▶ **TO BE DONE**
Copy out the lines below with "scientific name" replaced by "binomial name" wherever it occurs, changing nothing else, and leave the pictures out.
# Start of ENTRIES PROVIDED
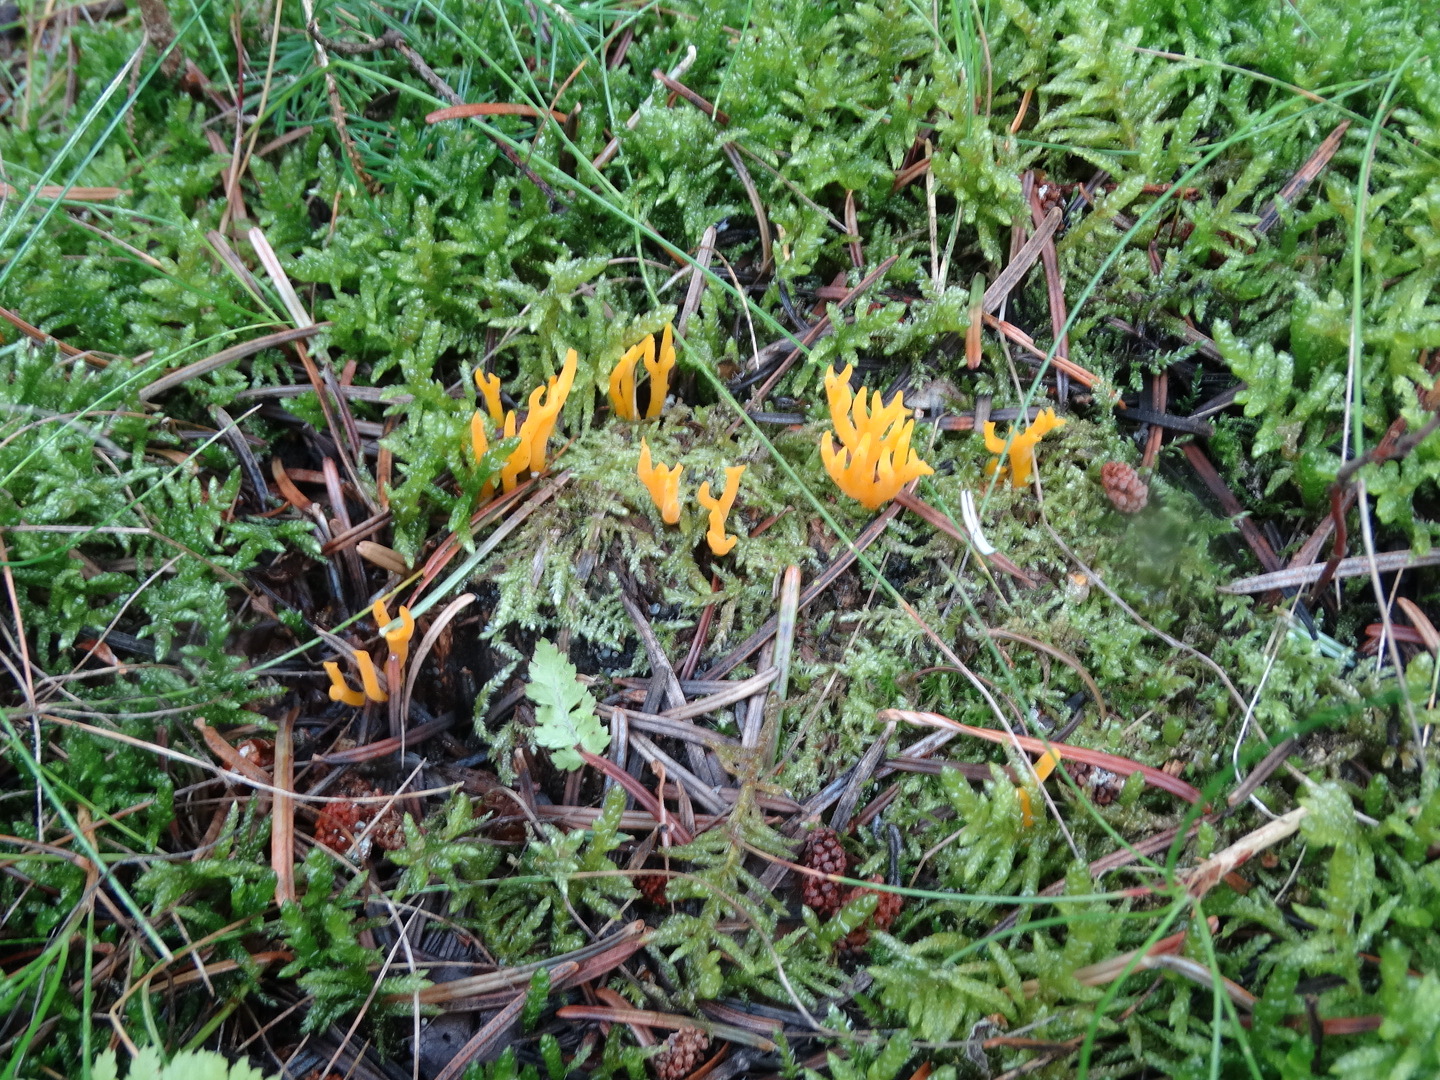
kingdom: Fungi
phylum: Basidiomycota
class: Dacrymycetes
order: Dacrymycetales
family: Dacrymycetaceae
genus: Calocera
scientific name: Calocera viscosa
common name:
# End of ENTRIES PROVIDED
▶ **WRITTEN ANSWER**
kingdom: Fungi
phylum: Basidiomycota
class: Dacrymycetes
order: Dacrymycetales
family: Dacrymycetaceae
genus: Calocera
binomial name: Calocera viscosa
common name:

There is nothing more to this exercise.